The offer, which includes an additional amount of €1 per share to be paid in the form of a dividend, values the company at an equity value of approximately €1.4 bn.

Within the scope of their fairness opinions prepared for the company, Deutsche Bank and Rothschild & Co also concluded that the offer consideration is fair, from a financial point of view, to the shareholders of Deutsche EuroShop.

Shareholders of Deutsche EuroShop can accept the offer until 7 July 2022. The Offer is subject to a minimum acceptance threshold of 50.0% plus one Share, including the shares already held by Alexander Otto and other entities controlled by the property magnate, including Cura.

The transaction is expected to close in the third quarter of 2022.
 
SDAX-listed Deutsche Euroshop currently has investments in 21 shopping centres in Germany, Austria, Poland, the Czech Republic and Hungary. The portfolio includes the Main-Taunus-Zentrum near Frankfurt, the Altmarkt-Galerie in Dresden and the Galeria Baltycka in Gdansk, among others.

Otto family bid
Cura is the family office of Germany's Otto dynasty and parent company of ECE Group, and already holds a stake in Deutsche EuroShop.

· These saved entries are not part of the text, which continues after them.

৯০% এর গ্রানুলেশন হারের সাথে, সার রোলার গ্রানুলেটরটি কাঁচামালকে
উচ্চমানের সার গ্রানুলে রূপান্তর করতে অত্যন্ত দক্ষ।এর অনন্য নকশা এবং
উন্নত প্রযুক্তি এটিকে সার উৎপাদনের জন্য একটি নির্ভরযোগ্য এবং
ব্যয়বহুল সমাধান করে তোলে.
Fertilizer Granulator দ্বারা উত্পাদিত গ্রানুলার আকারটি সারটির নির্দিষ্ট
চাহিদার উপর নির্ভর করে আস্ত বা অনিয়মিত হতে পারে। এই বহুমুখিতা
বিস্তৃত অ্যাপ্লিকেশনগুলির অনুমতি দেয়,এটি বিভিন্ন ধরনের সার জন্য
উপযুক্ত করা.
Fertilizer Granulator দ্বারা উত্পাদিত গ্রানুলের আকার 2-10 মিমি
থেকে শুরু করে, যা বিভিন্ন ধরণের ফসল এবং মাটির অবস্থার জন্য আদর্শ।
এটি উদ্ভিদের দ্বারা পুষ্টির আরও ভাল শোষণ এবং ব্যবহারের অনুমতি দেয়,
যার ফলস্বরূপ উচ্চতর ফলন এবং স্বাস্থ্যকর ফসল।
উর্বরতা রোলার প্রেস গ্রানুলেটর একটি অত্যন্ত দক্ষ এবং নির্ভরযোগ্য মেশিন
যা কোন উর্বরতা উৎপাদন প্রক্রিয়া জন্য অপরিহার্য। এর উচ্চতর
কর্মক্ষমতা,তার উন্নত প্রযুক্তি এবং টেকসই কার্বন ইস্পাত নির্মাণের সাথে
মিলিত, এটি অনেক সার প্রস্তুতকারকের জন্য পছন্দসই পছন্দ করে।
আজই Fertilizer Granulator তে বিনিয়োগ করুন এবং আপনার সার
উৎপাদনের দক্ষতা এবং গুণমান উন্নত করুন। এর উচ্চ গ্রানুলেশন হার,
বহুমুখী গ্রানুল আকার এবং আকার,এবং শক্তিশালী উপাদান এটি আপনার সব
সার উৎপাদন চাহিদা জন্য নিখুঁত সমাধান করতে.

Earlier in May, Deutsche EuroShop presented encouraging annual results displaying an EBIT hike of 25% to €39.3 mln. Epra earnings reached €31.3 mln, a rise of 35.5%. At the time CFO Olaf Borkers said that the firm expected '2022 to be a transition year on the way to a new normal'.

The German competition authority BaFin and the European Commission will be petitioned for merger control clearance.